The letter was sent to ICBC via email and hard copies were delivered to ICBC Paris and ICBC Frankfurt offices.
The proposed 1,443-kilometer crude oil pipeline from Hoima in Uganda to the port of Tanga in Tanzania would be the longest heated crude oil pipeline in the world. The risks of this project to people and nature in the affected countries and the world’s climate are significant. They include impacts on local people through physical displacement and disruption to incomes and livelihoods; risks to water, biodiversity and natural habitats; as well as unlocking a new source of carbon emissions that will produce unacceptable climate harm. These risks may contribute to making the project financially unviable in the long term.
ICBC, South Africa’s Standard Bank (which is 20% owned by ICBC), and SMBC are acting as advisors to the EACOP project to help it secure the $2.5 billion project loan required for construction.
China has recently made a number of important commitments concerning climate change, including President Xi Jinping’s recent statement during the UN General Assembly that “China will step up support for other developing countries in developing green and low-carbon energy, and will not build new coal-fired power projects abroad”.
In addition, ICBC’s commitment to the UN’s Principles for Responsible Banking, as a founding signatory, is a welcome step towards aligning ICBC’s portfolio towards climate-mitigating, sustainable development in line with the Paris Agreement.
To honour these important commitments, ICBC should not move forward with financing this project. Instead, ICBC, alongside other Chinese financial institutions, should work with Chinese and local stakeholders to seek opportunities to finance genuine renewable infrastructure to help meet the East African region’s energy needs in a clean and rights-compatible manner in the decades to come.

Dataset entries:

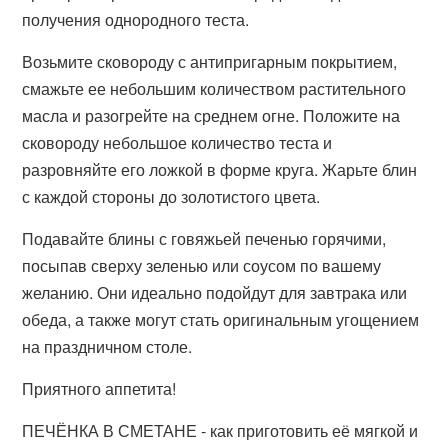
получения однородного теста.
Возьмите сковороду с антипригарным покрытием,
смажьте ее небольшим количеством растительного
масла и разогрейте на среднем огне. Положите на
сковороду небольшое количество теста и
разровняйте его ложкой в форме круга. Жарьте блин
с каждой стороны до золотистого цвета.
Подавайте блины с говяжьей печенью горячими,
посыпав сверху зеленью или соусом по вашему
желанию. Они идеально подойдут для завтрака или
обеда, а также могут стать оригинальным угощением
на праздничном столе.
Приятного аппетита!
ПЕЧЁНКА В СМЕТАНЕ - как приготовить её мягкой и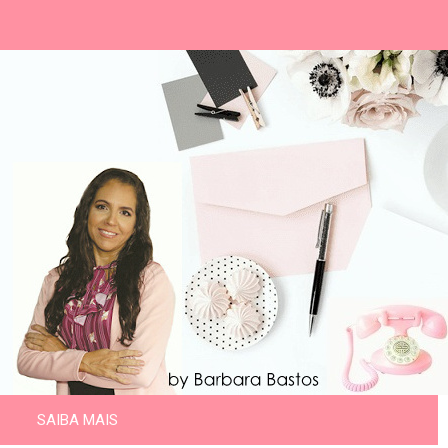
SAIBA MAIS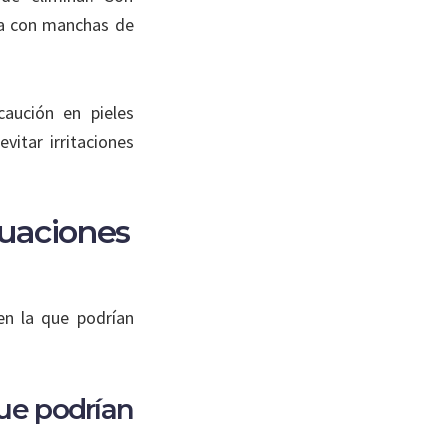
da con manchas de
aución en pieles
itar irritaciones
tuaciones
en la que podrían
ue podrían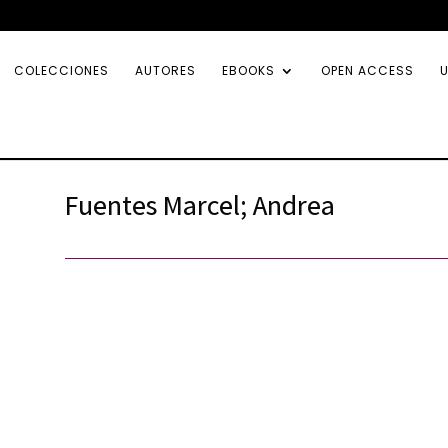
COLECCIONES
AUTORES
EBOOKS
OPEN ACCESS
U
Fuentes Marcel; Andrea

Work order: Can you carry on the text about ICBC and the East African crude oil pipeline, starting after its final sentence?

Result of this exercise:
Omar Elmawi, Coordinator of the #StopEACOP campaign, stated, “ICBC has an opportunity to be a climate leader and invest in community-led renewable energy options. Should they do so, they will have the communities support and blessings. But it does not look like they are hearing us.”
Prince Papa, Programs coordinator-Africa, Laudato Si Movement, stated, “As banks, countries and insurance companies are moving in haste to declare their climate commitments as we approach COP 26 in Glasgow, ICBC seems to be doing the opposite. We as the people to be most affected by EACOP urge ICBC not to move forward with financing this project and to take real climate action instead.”
#StopEACOP is a global campaign against the construction of the East African Crude Oil pipeline (EACOP), a proposed 1,443-kilometer heated pipeline that will transport oil from Hoima, Uganda, to the port of Tanga in Tanzania. The campaign is led by an alliance of local groups and communities and African and global organisations. Over 260 organisations have endorsed and are working towards realising the campaign objectives through public mobilisations, legal actions, research, shareholder activism, and media advocacy.